EXCERPTED DATA
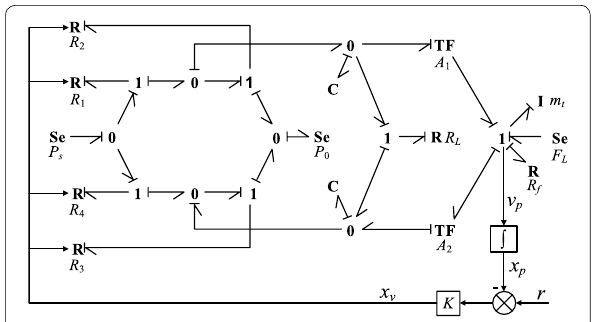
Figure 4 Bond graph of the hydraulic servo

--

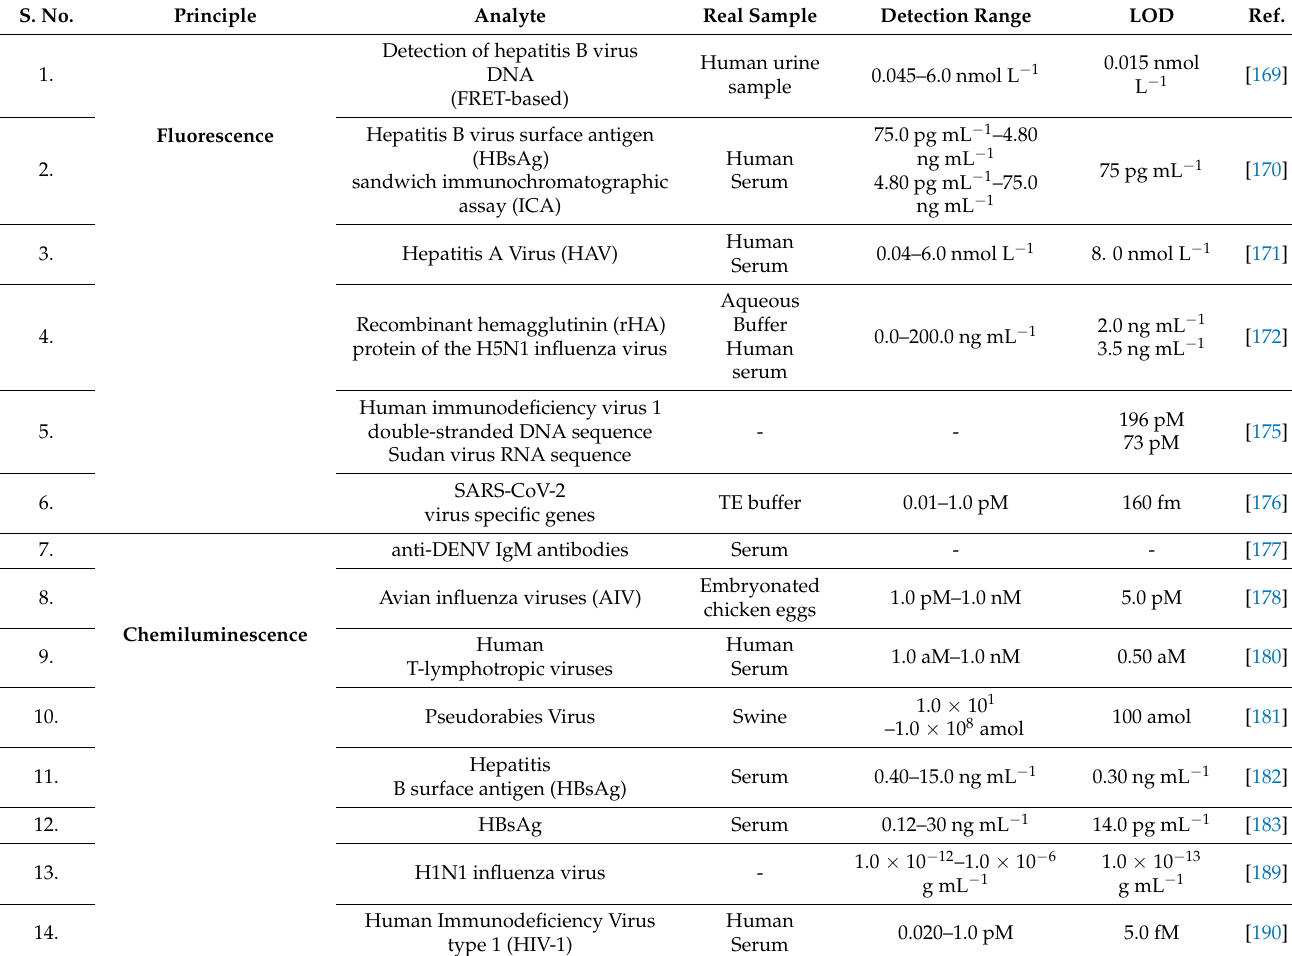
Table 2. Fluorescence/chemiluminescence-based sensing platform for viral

---

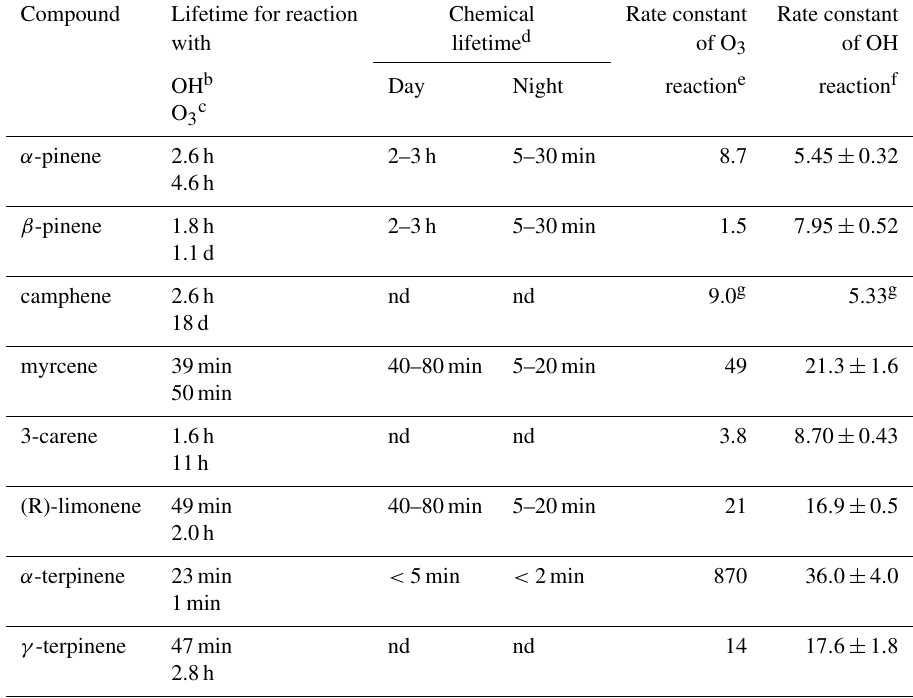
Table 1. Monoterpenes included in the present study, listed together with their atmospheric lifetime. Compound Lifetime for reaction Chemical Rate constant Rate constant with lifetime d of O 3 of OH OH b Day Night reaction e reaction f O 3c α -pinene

EXERCISE DESCRIPTION
Where the string "Table" appears in a line of the listing, copy that line.

ANSWER SECTION
Table 2. Fluorescence/chemiluminescence-based sensing platform for viral
Table 1. Monoterpenes included in the present study, listed together with their atmospheric lifetime. Compound Lifetime for reaction Chemical Rate constant Rate constant with lifetime d of O 3 of OH OH b Day Night reaction e reaction f O 3c α -pinene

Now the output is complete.